AIM OF THE EXERCISE> Some entries follow. Reproduce exactly the lines starting at the one with "staining by IHC" and stopping after the one with "cancer (adenocarcinoma) was".

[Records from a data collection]
*-*-*

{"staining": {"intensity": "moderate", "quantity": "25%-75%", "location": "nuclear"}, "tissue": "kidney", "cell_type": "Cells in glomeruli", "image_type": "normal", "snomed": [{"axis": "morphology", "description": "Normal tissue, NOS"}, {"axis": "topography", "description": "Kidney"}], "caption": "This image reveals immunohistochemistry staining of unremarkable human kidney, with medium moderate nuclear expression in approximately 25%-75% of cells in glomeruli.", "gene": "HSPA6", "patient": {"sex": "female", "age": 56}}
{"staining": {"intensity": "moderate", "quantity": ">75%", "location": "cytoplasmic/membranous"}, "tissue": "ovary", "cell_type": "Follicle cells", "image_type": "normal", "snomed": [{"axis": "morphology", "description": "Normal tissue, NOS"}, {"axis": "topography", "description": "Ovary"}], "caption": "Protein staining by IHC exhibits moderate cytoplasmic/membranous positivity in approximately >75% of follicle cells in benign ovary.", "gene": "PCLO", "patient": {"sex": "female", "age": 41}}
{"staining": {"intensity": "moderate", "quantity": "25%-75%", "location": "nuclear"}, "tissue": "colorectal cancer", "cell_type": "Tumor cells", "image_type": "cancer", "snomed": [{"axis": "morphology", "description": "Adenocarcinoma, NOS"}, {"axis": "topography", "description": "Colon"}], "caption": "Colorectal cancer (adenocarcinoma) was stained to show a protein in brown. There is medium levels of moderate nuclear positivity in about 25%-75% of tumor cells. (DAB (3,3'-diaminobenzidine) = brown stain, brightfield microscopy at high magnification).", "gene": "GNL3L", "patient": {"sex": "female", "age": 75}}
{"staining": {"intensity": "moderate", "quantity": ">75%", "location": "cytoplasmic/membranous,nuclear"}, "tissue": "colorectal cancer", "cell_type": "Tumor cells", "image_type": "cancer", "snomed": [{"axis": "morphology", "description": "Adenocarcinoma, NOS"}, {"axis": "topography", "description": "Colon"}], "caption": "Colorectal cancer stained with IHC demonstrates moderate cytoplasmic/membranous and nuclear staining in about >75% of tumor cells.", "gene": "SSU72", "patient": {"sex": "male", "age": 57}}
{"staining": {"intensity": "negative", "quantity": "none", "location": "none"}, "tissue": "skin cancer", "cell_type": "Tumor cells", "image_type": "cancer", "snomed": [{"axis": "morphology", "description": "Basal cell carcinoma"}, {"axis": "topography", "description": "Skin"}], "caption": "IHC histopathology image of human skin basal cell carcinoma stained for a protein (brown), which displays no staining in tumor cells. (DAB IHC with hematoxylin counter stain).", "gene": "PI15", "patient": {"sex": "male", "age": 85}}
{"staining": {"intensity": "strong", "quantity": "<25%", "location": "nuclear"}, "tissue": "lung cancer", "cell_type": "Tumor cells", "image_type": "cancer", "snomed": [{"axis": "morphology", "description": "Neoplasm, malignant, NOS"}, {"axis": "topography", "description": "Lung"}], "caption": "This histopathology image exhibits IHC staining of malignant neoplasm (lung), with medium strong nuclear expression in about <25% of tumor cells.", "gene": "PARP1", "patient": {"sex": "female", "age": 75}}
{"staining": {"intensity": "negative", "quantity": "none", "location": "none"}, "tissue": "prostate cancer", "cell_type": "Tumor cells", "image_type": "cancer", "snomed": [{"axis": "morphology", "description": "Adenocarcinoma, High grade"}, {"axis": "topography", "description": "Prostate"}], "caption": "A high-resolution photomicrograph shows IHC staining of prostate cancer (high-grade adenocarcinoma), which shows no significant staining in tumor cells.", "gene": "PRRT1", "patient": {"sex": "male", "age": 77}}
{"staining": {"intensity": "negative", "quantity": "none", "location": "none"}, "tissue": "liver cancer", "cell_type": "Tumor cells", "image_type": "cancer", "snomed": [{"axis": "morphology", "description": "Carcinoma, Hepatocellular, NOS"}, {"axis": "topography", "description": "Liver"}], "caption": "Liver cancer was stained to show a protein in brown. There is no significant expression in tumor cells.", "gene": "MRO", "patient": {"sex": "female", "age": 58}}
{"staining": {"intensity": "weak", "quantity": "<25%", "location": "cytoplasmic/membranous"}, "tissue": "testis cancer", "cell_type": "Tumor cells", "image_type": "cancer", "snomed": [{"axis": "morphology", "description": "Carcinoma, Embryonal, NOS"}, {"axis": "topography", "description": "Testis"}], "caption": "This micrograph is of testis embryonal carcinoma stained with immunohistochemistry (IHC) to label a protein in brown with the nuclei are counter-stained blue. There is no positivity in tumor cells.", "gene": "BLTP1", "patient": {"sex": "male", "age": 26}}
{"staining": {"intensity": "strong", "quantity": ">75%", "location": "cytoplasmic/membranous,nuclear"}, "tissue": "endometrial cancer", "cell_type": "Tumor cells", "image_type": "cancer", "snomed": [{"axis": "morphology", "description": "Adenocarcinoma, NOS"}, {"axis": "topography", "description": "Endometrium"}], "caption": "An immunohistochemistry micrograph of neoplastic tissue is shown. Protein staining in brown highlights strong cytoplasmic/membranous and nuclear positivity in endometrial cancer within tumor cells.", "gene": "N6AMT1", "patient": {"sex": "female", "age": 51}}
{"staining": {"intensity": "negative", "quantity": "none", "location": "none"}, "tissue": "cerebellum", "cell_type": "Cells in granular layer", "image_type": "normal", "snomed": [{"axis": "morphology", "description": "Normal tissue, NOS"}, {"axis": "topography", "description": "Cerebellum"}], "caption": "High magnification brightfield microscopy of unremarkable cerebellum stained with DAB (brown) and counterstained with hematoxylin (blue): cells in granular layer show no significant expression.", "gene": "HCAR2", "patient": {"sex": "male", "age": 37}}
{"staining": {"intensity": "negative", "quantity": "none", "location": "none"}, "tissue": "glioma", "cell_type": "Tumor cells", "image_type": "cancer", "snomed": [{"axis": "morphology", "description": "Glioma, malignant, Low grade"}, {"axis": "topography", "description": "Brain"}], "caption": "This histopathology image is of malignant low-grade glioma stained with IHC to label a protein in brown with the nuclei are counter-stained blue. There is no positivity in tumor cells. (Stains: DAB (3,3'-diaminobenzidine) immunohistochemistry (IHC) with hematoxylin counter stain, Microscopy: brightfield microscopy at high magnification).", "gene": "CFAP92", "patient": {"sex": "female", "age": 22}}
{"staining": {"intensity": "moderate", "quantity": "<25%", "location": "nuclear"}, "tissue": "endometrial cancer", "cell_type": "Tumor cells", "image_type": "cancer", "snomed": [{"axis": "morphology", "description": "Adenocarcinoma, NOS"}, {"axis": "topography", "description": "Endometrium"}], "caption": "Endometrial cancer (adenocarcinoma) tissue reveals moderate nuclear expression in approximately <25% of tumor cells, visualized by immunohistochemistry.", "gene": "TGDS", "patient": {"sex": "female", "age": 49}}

*-*-*

YOUR SOLUTION>
{"staining": {"intensity": "moderate", "quantity": ">75%", "location": "cytoplasmic/membranous"}, "tissue": "ovary", "cell_type": "Follicle cells", "image_type": "normal", "snomed": [{"axis": "morphology", "description": "Normal tissue, NOS"}, {"axis": "topography", "description": "Ovary"}], "caption": "Protein staining by IHC exhibits moderate cytoplasmic/membranous positivity in approximately >75% of follicle cells in benign ovary.", "gene": "PCLO", "patient": {"sex": "female", "age": 41}}
{"staining": {"intensity": "moderate", "quantity": "25%-75%", "location": "nuclear"}, "tissue": "colorectal cancer", "cell_type": "Tumor cells", "image_type": "cancer", "snomed": [{"axis": "morphology", "description": "Adenocarcinoma, NOS"}, {"axis": "topography", "description": "Colon"}], "caption": "Colorectal cancer (adenocarcinoma) was stained to show a protein in brown. There is medium levels of moderate nuclear positivity in about 25%-75% of tumor cells. (DAB (3,3'-diaminobenzidine) = brown stain, brightfield microscopy at high magnification).", "gene": "GNL3L", "patient": {"sex": "female", "age": 75}}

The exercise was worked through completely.